A fast segmentation structure built on Xception 39, very shallow spatial branch sub-net and channel wise attention.
- Main idea contains two parts: a thin and deep part for extracting context info, as well as a wide and shallow part for extracting spatial info.
- ARM / FFM here are both channel-wise attention module
- FM + FM * Attention (skip version in FFM) outperforms the dot production only version (in ARM). But because element wise addition costs extra computation, FFM is only used at the most critical part — feature fusion.
With Affinity Field
- Use propagation idea to accumulate affinity field
- The learning of a large affinity matrix for diffusion is converted to learning a local linear spatial propagation, yielding a simple while effective approach for output enhancement.
Adaptive Affinity Fields
- Treat affinity field optimization as a separate loss for segmentation
CSPN for Depth Estimation
- Replace three way propagation with convolution
- Use CSPN aggregating sparse Lidar depth info to refine the final results (Depth Estimation).
Counter Specific Problems
Deconv — Check-board pattern
In order to enlarge the feature map, we often have to use Deconv, which allow the model to use every point in the input small feature map to “paint” a square in the output larger one. However, If Deconv kernel size cannot be divided by its stride, it can easily have “uneven overlap” and well-known check-board pattern in the output.
In theory, our models could learn to have optimal weights distribution according to the unevenly position and make the output balanced. But in practical, neural networks struggle to achieve that.
In fact, the real situation is far from the optimal and even worse than we thought.
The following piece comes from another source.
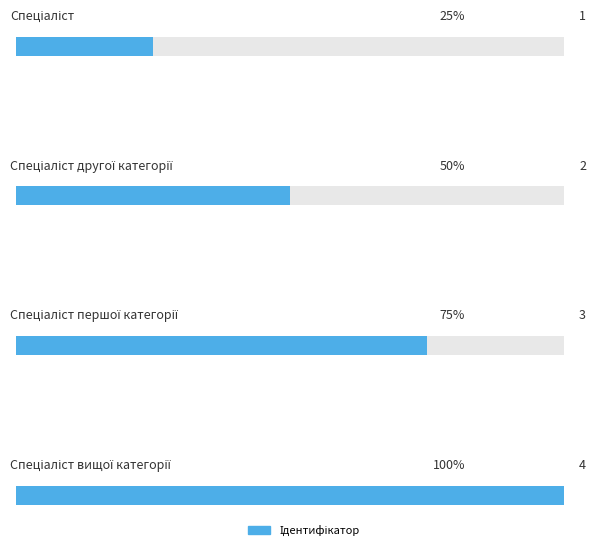

How many values are below 3?

2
Not only do models with uneven overlap not learn to avoid this, but models with even overlap often learn kernels that cause similar artifacts.
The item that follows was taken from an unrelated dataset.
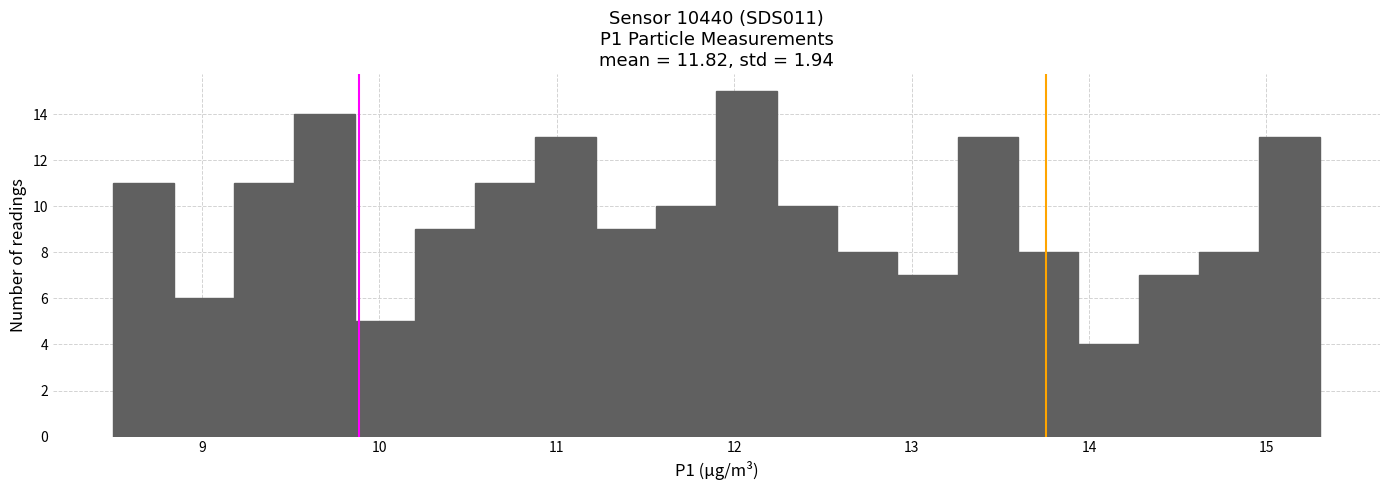

Read against the x-axis, roughly where is the centre of the tallest bar?

12.1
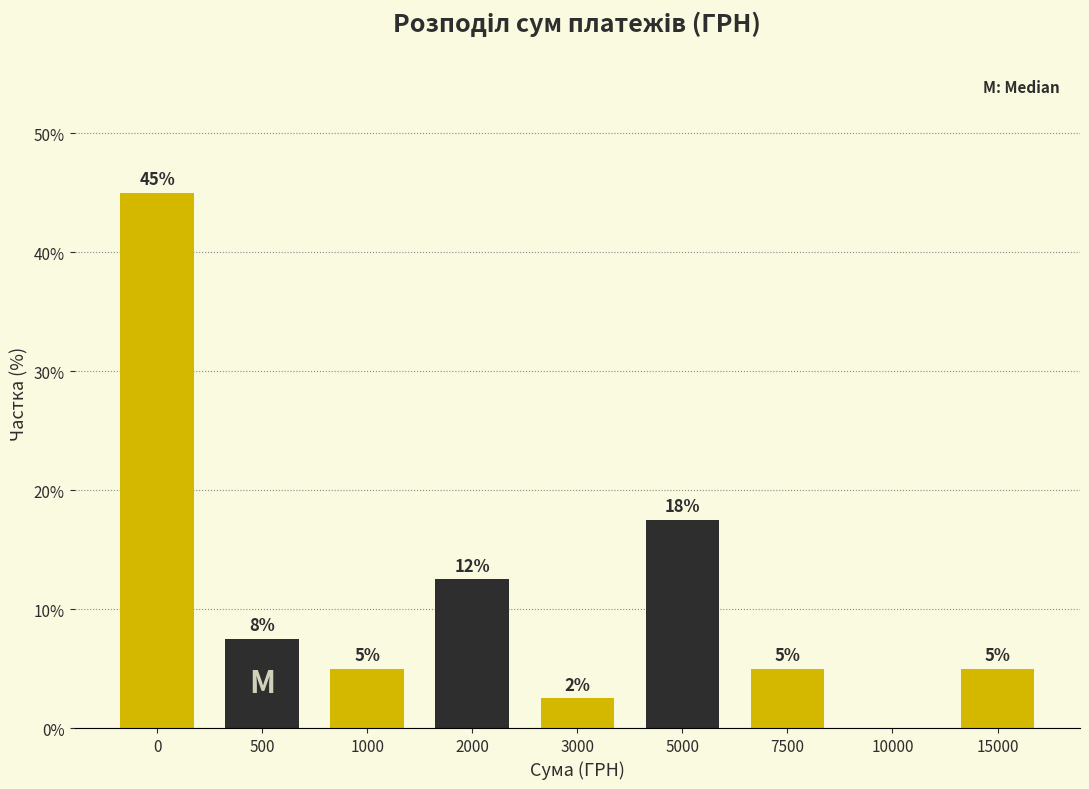

What is the ratio of the value at 0 to the value at 7500?

9.0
An alternative way to eliminate check-board pattern is to do interpolation on the input small feature map and then use the regular Convolution.
Dilated Convolution — Grid Pattern
- If stacking dilation rate = 2 blocks, there will be only some sparse grid pixels from input contributing to the output.
- The paper claims that using HDC (hybrid dense convolution) could eliminate grid pattern.